== Segment start ==

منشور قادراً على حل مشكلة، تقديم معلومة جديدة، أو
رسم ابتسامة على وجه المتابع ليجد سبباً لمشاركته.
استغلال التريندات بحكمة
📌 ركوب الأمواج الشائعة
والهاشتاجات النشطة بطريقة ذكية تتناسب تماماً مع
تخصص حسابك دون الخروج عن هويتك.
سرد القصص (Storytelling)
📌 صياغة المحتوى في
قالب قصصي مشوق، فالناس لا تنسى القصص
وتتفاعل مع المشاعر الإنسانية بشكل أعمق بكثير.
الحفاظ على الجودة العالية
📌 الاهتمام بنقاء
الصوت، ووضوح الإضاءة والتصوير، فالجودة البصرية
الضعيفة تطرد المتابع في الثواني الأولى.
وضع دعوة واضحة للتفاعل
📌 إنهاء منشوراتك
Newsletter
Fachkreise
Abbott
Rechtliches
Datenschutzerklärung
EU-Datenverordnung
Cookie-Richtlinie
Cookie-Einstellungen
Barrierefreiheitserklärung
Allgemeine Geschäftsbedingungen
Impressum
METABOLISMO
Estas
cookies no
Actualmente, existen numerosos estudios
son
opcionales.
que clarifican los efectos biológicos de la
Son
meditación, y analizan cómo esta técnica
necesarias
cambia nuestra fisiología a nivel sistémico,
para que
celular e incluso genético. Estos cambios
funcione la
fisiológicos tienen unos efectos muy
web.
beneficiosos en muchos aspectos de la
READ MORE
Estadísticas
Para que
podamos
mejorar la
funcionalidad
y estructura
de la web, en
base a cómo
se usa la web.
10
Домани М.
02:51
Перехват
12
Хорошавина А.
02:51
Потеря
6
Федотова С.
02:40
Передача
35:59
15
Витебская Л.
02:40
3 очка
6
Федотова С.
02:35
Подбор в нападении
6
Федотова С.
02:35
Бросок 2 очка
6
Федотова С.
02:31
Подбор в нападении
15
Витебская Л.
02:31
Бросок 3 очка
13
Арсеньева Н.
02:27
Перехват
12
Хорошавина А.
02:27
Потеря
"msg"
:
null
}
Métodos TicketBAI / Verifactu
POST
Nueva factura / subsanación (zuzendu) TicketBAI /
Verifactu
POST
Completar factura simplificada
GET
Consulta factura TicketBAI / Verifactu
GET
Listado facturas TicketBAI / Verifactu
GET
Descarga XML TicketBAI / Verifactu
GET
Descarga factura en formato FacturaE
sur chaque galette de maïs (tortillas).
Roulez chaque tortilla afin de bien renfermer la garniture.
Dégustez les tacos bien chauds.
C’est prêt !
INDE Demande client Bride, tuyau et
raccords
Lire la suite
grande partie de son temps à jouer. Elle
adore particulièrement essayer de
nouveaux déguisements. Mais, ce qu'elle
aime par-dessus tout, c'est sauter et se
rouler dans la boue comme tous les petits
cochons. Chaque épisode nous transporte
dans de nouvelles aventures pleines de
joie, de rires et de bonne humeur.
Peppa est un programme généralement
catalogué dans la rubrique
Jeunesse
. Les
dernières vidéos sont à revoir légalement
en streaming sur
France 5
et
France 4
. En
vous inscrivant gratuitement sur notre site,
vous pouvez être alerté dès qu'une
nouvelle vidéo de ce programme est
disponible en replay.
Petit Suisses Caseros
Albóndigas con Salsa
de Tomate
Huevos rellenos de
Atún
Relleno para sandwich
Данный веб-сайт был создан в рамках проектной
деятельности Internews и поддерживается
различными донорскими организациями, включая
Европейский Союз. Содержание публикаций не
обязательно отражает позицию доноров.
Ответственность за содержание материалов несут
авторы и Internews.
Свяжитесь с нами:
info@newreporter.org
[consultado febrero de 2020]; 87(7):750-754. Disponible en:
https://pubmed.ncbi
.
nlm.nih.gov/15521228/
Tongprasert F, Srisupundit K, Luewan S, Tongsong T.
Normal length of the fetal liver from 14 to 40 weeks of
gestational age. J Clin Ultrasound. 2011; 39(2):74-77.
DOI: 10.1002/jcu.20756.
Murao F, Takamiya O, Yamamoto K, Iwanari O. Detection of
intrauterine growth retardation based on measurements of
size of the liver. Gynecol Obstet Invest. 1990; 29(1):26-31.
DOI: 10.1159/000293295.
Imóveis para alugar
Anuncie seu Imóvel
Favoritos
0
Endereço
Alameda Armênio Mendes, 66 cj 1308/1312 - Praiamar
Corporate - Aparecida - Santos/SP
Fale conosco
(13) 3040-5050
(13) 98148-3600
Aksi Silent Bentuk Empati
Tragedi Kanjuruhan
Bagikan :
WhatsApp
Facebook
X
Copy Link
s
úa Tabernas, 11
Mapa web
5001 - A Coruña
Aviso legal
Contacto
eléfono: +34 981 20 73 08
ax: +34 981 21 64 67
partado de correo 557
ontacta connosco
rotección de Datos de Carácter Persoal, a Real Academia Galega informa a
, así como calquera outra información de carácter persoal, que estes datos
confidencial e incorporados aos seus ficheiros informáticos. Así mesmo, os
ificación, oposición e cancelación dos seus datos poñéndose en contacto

== Segment end ==

#### Aim of the exercise
Write the whole listing out again. Keep every line exactly as it is.

#### Task solution
منشور قادراً على حل مشكلة، تقديم معلومة جديدة، أو
رسم ابتسامة على وجه المتابع ليجد سبباً لمشاركته.
استغلال التريندات بحكمة
📌 ركوب الأمواج الشائعة
والهاشتاجات النشطة بطريقة ذكية تتناسب تماماً مع
تخصص حسابك دون الخروج عن هويتك.
سرد القصص (Storytelling)
📌 صياغة المحتوى في
قالب قصصي مشوق، فالناس لا تنسى القصص
وتتفاعل مع المشاعر الإنسانية بشكل أعمق بكثير.
الحفاظ على الجودة العالية
📌 الاهتمام بنقاء
الصوت، ووضوح الإضاءة والتصوير، فالجودة البصرية
الضعيفة تطرد المتابع في الثواني الأولى.
وضع دعوة واضحة للتفاعل
📌 إنهاء منشوراتك
Newsletter
Fachkreise
Abbott
Rechtliches
Datenschutzerklärung
EU-Datenverordnung
Cookie-Richtlinie
Cookie-Einstellungen
Barrierefreiheitserklärung
Allgemeine Geschäftsbedingungen
Impressum
METABOLISMO
Estas
cookies no
Actualmente, existen numerosos estudios
son
opcionales.
que clarifican los efectos biológicos de la
Son
meditación, y analizan cómo esta técnica
necesarias
cambia nuestra fisiología a nivel sistémico,
para que
celular e incluso genético. Estos cambios
funcione la
fisiológicos tienen unos efectos muy
web.
beneficiosos en muchos aspectos de la
READ MORE
Estadísticas
Para que
podamos
mejorar la
funcionalidad
y estructura
de la web, en
base a cómo
se usa la web.
10
Домани М.
02:51
Перехват
12
Хорошавина А.
02:51
Потеря
6
Федотова С.
02:40
Передача
35:59
15
Витебская Л.
02:40
3 очка
6
Федотова С.
02:35
Подбор в нападении
6
Федотова С.
02:35
Бросок 2 очка
6
Федотова С.
02:31
Подбор в нападении
15
Витебская Л.
02:31
Бросок 3 очка
13
Арсеньева Н.
02:27
Перехват
12
Хорошавина А.
02:27
Потеря
"msg"
:
null
}
Métodos TicketBAI / Verifactu
POST
Nueva factura / subsanación (zuzendu) TicketBAI /
Verifactu
POST
Completar factura simplificada
GET
Consulta factura TicketBAI / Verifactu
GET
Listado facturas TicketBAI / Verifactu
GET
Descarga XML TicketBAI / Verifactu
GET
Descarga factura en formato FacturaE
sur chaque galette de maïs (tortillas).
Roulez chaque tortilla afin de bien renfermer la garniture.
Dégustez les tacos bien chauds.
C’est prêt !
INDE Demande client Bride, tuyau et
raccords
Lire la suite
grande partie de son temps à jouer. Elle
adore particulièrement essayer de
nouveaux déguisements. Mais, ce qu'elle
aime par-dessus tout, c'est sauter et se
rouler dans la boue comme tous les petits
cochons. Chaque épisode nous transporte
dans de nouvelles aventures pleines de
joie, de rires et de bonne humeur.
Peppa est un programme généralement
catalogué dans la rubrique
Jeunesse
. Les
dernières vidéos sont à revoir légalement
en streaming sur
France 5
et
France 4
. En
vous inscrivant gratuitement sur notre site,
vous pouvez être alerté dès qu'une
nouvelle vidéo de ce programme est
disponible en replay.
Petit Suisses Caseros
Albóndigas con Salsa
de Tomate
Huevos rellenos de
Atún
Relleno para sandwich
Данный веб-сайт был создан в рамках проектной
деятельности Internews и поддерживается
различными донорскими организациями, включая
Европейский Союз. Содержание публикаций не
обязательно отражает позицию доноров.
Ответственность за содержание материалов несут
авторы и Internews.
Свяжитесь с нами:
info@newreporter.org
[consultado febrero de 2020]; 87(7):750-754. Disponible en:
https://pubmed.ncbi
.
nlm.nih.gov/15521228/
Tongprasert F, Srisupundit K, Luewan S, Tongsong T.
Normal length of the fetal liver from 14 to 40 weeks of
gestational age. J Clin Ultrasound. 2011; 39(2):74-77.
DOI: 10.1002/jcu.20756.
Murao F, Takamiya O, Yamamoto K, Iwanari O. Detection of
intrauterine growth retardation based on measurements of
size of the liver. Gynecol Obstet Invest. 1990; 29(1):26-31.
DOI: 10.1159/000293295.
Imóveis para alugar
Anuncie seu Imóvel
Favoritos
0
Endereço
Alameda Armênio Mendes, 66 cj 1308/1312 - Praiamar
Corporate - Aparecida - Santos/SP
Fale conosco
(13) 3040-5050
(13) 98148-3600
Aksi Silent Bentuk Empati
Tragedi Kanjuruhan
Bagikan :
WhatsApp
Facebook
X
Copy Link
s
úa Tabernas, 11
Mapa web
5001 - A Coruña
Aviso legal
Contacto
eléfono: +34 981 20 73 08
ax: +34 981 21 64 67
partado de correo 557
ontacta connosco
rotección de Datos de Carácter Persoal, a Real Academia Galega informa a
, así como calquera outra información de carácter persoal, que estes datos
confidencial e incorporados aos seus ficheiros informáticos. Así mesmo, os
ificación, oposición e cancelación dos seus datos poñéndose en contacto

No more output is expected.